The algorithms were frozen the day they get approved. If you could let them loose and just keep getting better and better. But the way we’ve handled unimodal A.I., like, for example, radiology scans, it’s really hurt the power. We’ve diminished the remarkable power. So we haven’t yet found that balance, Ali, we haven’t figured out how to do it.
Eroding the model over time ultimately is not in the patient’s best interest. Eric, you must have a front seat here. What’s going on? Why haven’t we been able to figure out how to regulate sensibly?
This gives me fits just because we haven’t really yet figured out how to derive maximal benefit and minimize risk. I’m hoping that the lessons we’ve learned so far with images, which have been the sweet spot for medicine for the last few years, that the shortcomings will not repeat themselves and that we will take advantage of that.
The more data that goes into models, the more tokens, the better parameters. We acknowledge that this is dynamic. You can’t just approve a GPT X that day and then not let any further inputs be incorporated. I do hope that we’ll figure this out.
Regulatory bodies throughout the world tend to be very conservative. They are aware of the power, and they are more afraid of it. We have to come up with the right balance and we haven’t gotten there yet.
I’ve heard people argue that it goes back to the Hippocratic Oath. “Do No Harm” has created an environment where we fear harm. If the Hippocratic Oath could have been more like, “Do Good,” it would be more suited for our modern times in modern medicine. Now we’re in this place where we’re stuck.
I think the position of the net benefit to the patients is correct. We seem to over-anchor on this large fear of any risk whatsoever. The truth is that lots of human-delivered services are associated–I mean, they’re all–associated with risk because we are humans, and humans are human.
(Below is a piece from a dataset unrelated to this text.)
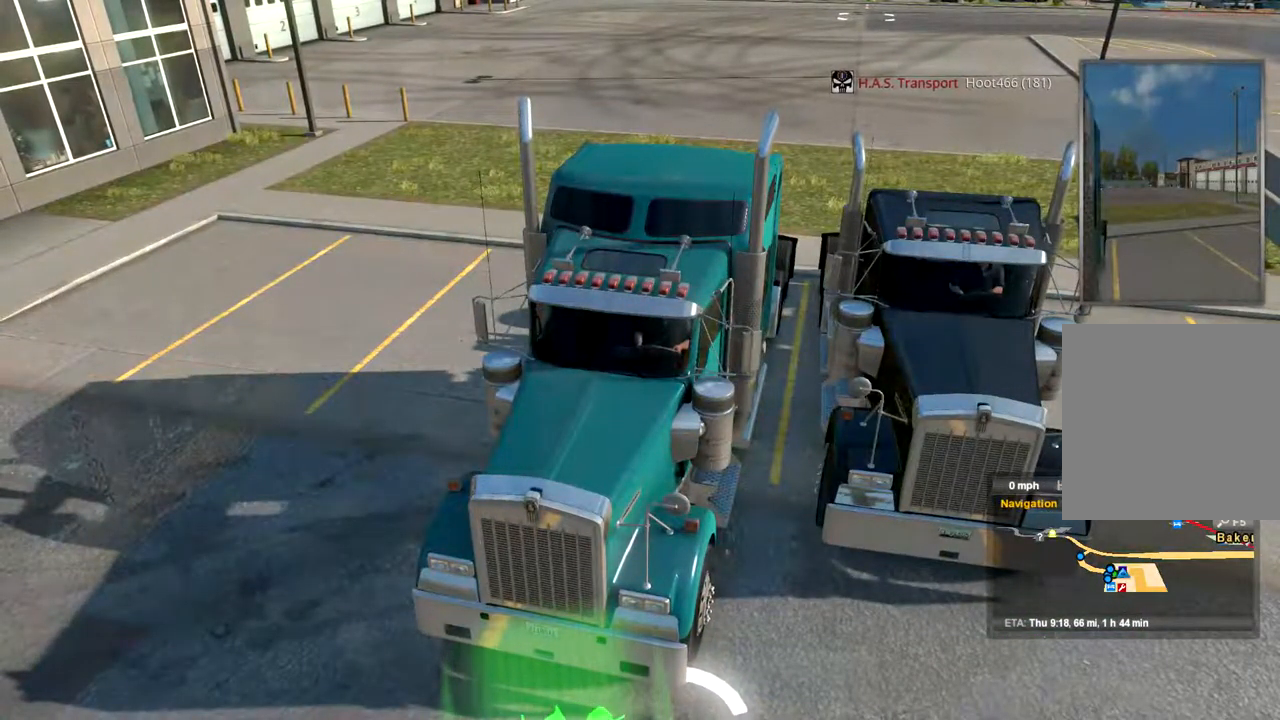
{"dt_ms": 500, "buttons": [], "left_stick": "center", "right_stick": "center", "events": [[200, "L2", "up"]]}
I’m so glad you mention that. There is a lot of unintended harm that’s done in human-to-human connects. And so, if we were to come up with a new oath, it would be “Maximize Net Benefit” because fixating on harm is what holds us back. There is no such thing as any intervention, medication, device, or diagnostic test that’s 100% foolproof.
So acknowledging that so we’re not stymied and don’t hold back from the progress that lies ahead. That’s really important.
A balanced approach is the only way to move forward. When you’re involved in creating something that is relatively new or uses new technology, if there is one place where it doesn’t work in a completely optimized way, it’s held up as “Aha, you see, evidence of harm.” It’s so damaging when you look at the overall picture and the overall potential and the actual realized benefit as well.
Can I may I ask you one more question? What are you reading right now, and what books should you should everybody read?
I just read that GPT-4 book [The AI Revolution in Medicine: GPT-4 and Beyond], which was excellent. And I wrote a review on Substack about that. The one I’m just starting is by a friend of mine, Peter Hotez, on Deadly Anti-Science.
I’m a reading fanatic. I really enjoy all this stuff. There’s just never enough time to read all the books.